“Organic dining is huge now,” says Victor Huang, 29. “In California, organic restaurants are everywhere, Vancouver is catching up now, but in Nanaimo it’s just starting.”
Huang is the general manager of Extraordinary Organics, an Asian-fusion restaurant with a priority for organic ingredients. Huang’s mother serves as the executive chef and owner of the restaurant. She previously owned several similar restaurants in Vancouver before retiring, bought the building on 77 Skinner St. upon seeing it while on a tour of Nanaimo, after noticing the city’s lack of organic eateries. While other establishments in Nanaimo serve organic dishes, like the Thirsty Camel Café, Rawmbas, and Power House, Huang says Extraordinary Organics is the first “dinner-focussed” restaurant in the city. All ingredients used in the kitchen, with the exception of salad roll wraps, are Canada Organic.

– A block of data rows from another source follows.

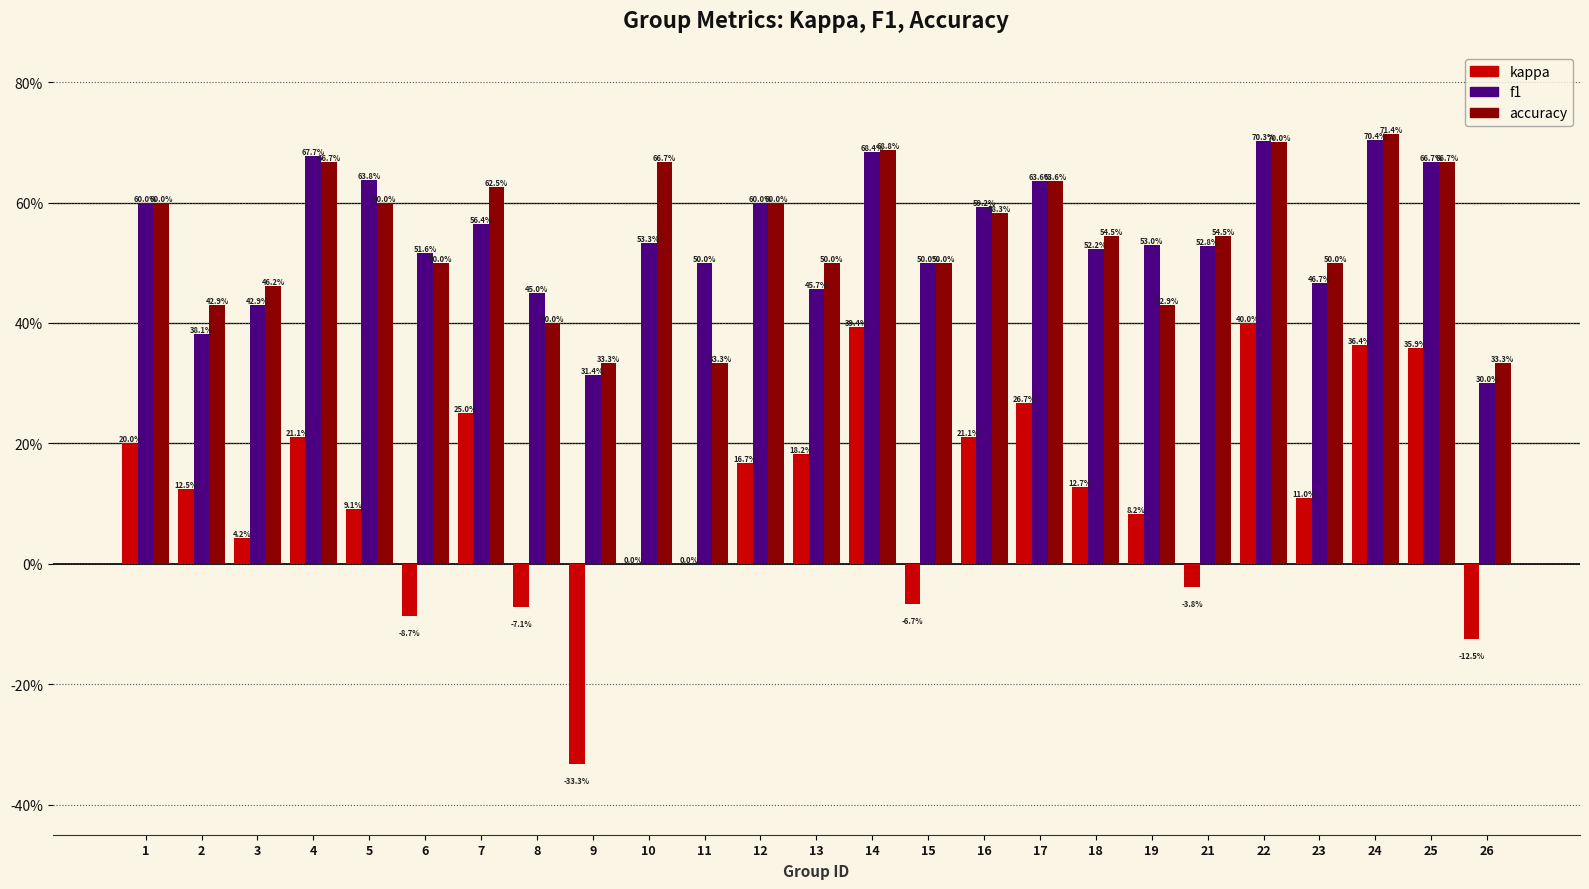

True or false: accuracy has a value of 0.6 at 17.

True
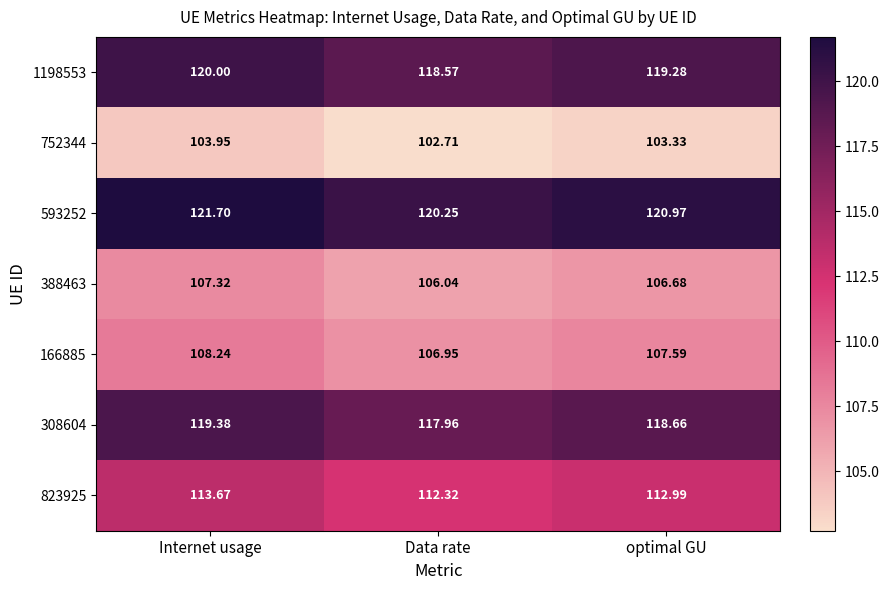

Which category has the lowest value in the 752344 series?

Data rate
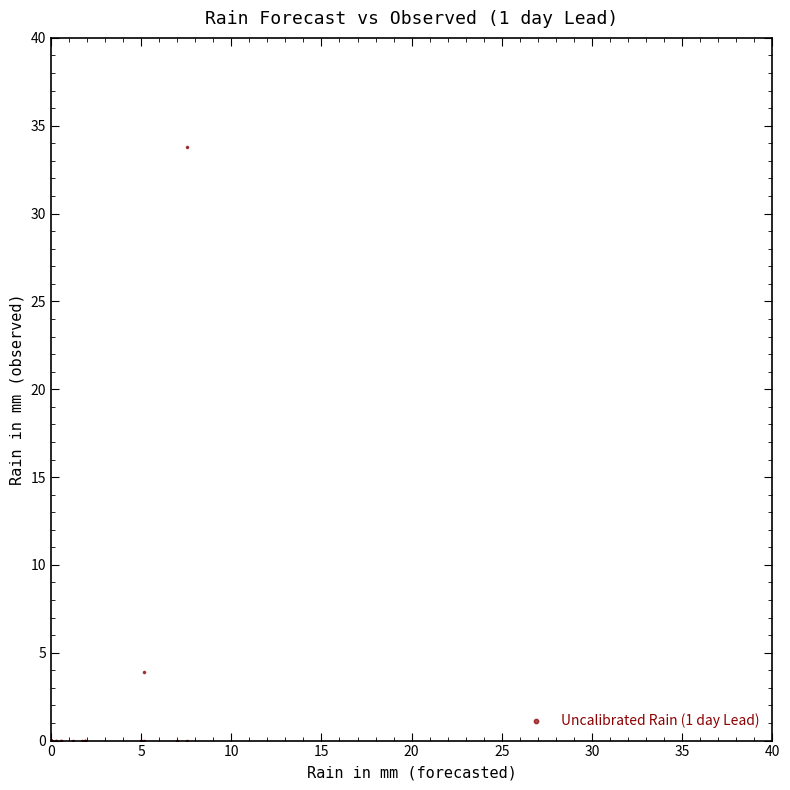

What Y value in the scatter plot is closest to 16?

3.9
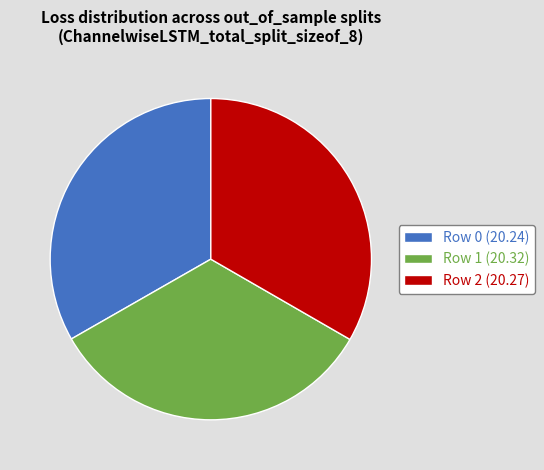

Do Row 0 (20.24) and Row 2 (20.27) together represent more than half of the pie?

Yes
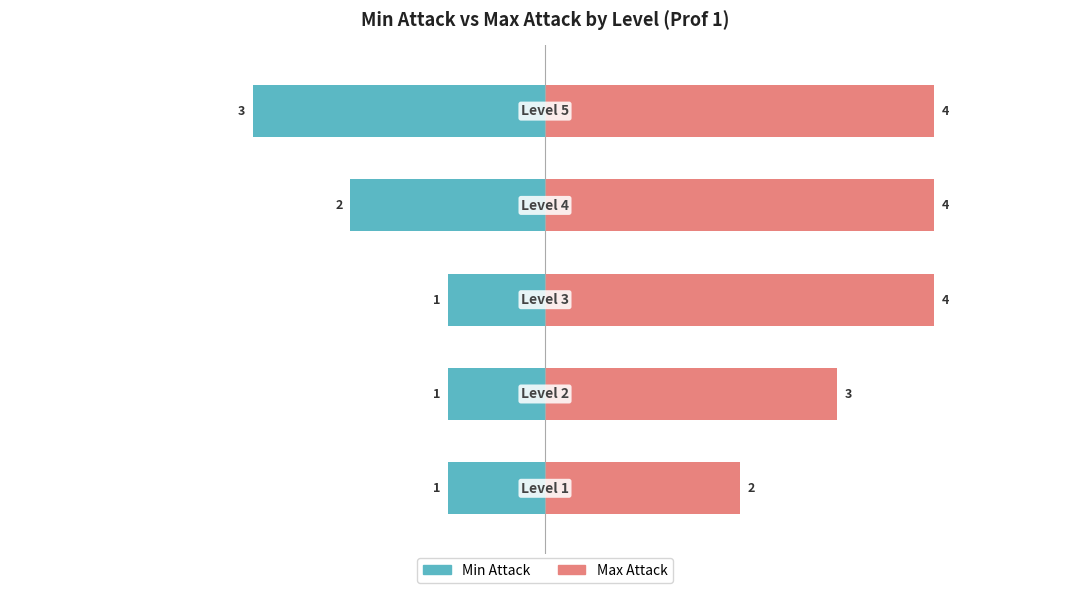

Is the value of min_atk at 0 greater than the value of max_atk at 0?

No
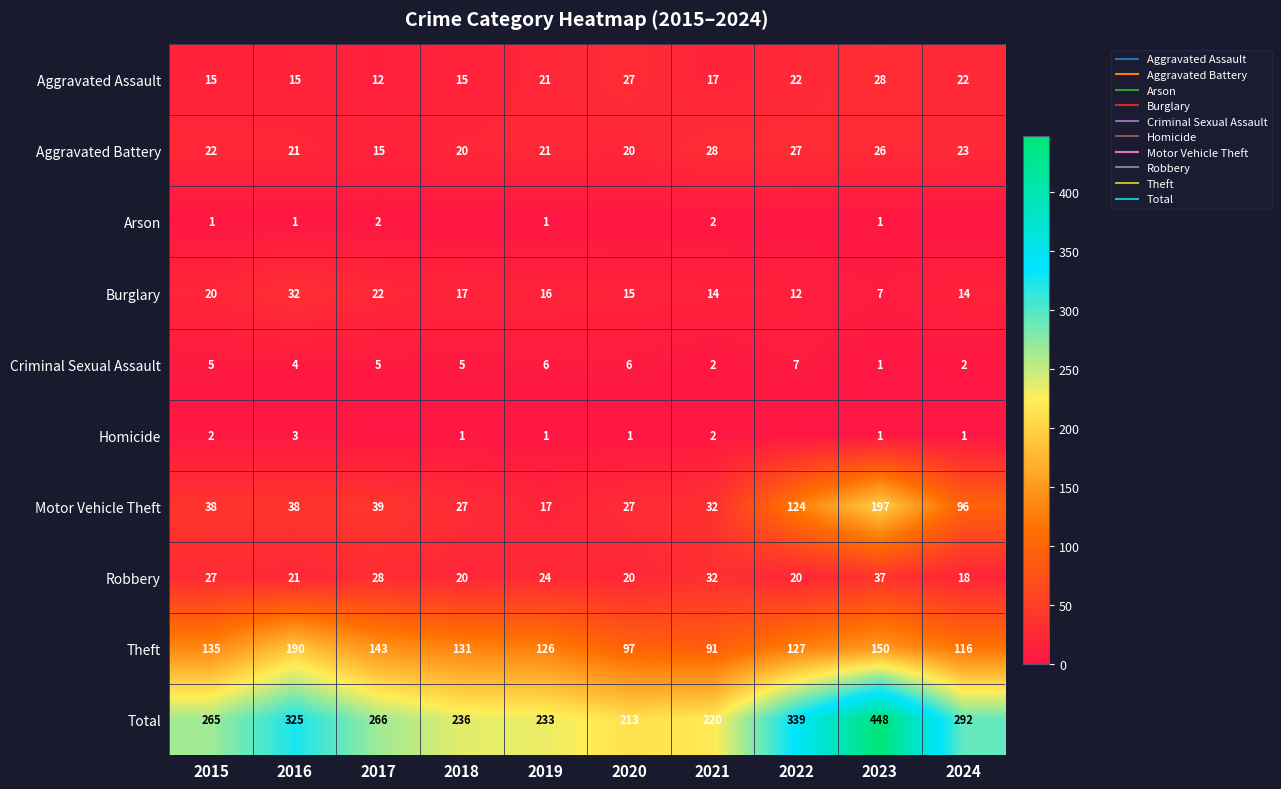

What is the total value across all series at 2017?

532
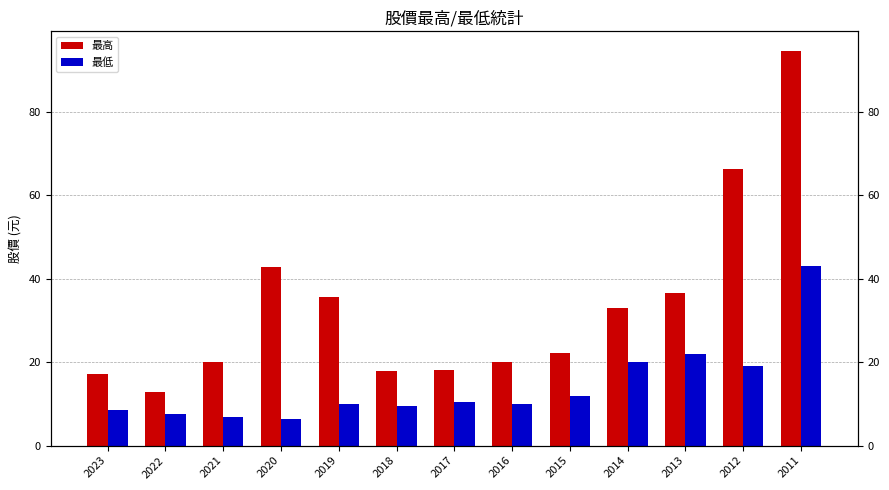

Reading right to left, extract all data points from this chart.

最高: 2011=94.5	2012=66.3	2013=36.5	2014=33.0	2015=22.2	2016=20.1	2017=18.1	2018=17.9	2019=35.5	2020=42.7	2021=20.0	2022=12.8	2023=17.1
最低: 2011=42.9	2012=19.0	2013=22.0	2014=20.0	2015=12.0	2016=10.0	2017=10.5	2018=9.6	2019=9.9	2020=6.4	2021=7.0	2022=7.5	2023=8.6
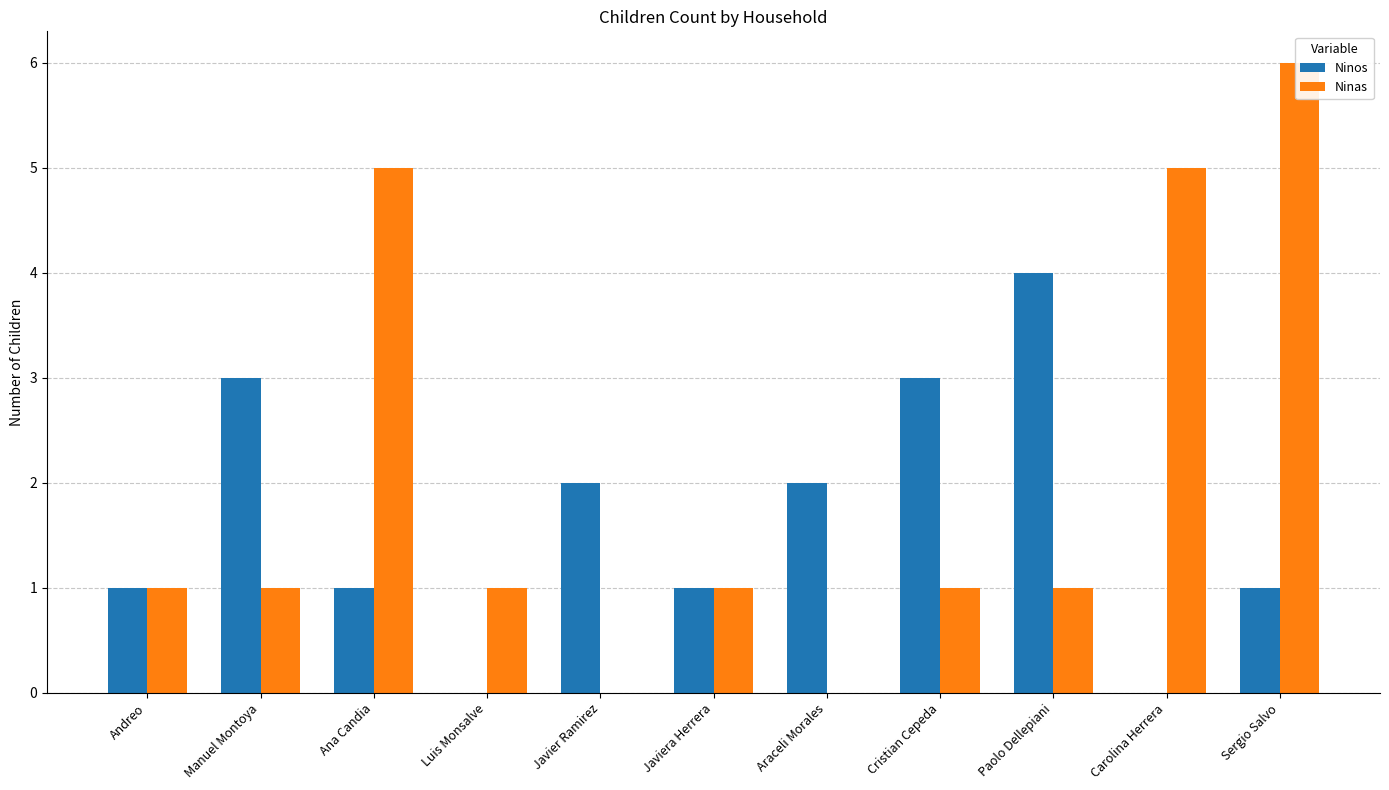

How many Ninas values are between 1 and 5?

8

“We first got into organic food through my stepfather,” says Huang, “who was a big proponent of it before it was a ‘hip thing’… My mother wants to share the concept with other people, so she came out of retirement to open Extraordinary Organics.”
Extraordinary Organics currently orders its ingredients from Sysco Food Services, but Huang is determined to switch focus to local produce.
“Right now organic is our top priority,” says Huang, “but we’re still trying to outsource and talk to local farmers. The people who support us are locals, so I feel that we should be supporting locals too—it’s a give and take relationship.”
The building on Skinner St. has gone through several owners in the past decade, and formerly housed Manzavino’s Pizzeria, Soulvaki Place, Drift, and most recently The Cliff. The rest of downtown Nanaimo is not exempt from closures either, Driftwood Bistro, formerly located on Victoria Crescent, closed its doors in Feb., and Modern Café, located on Commercial St., briefly shut down last summer.
“In my few months here, I’ve found that the [dining] industry in Nanaimo is really tough,” says Huang. “Restaurants seem to come and go all the time. I’m really hoping we can beat the stigma.”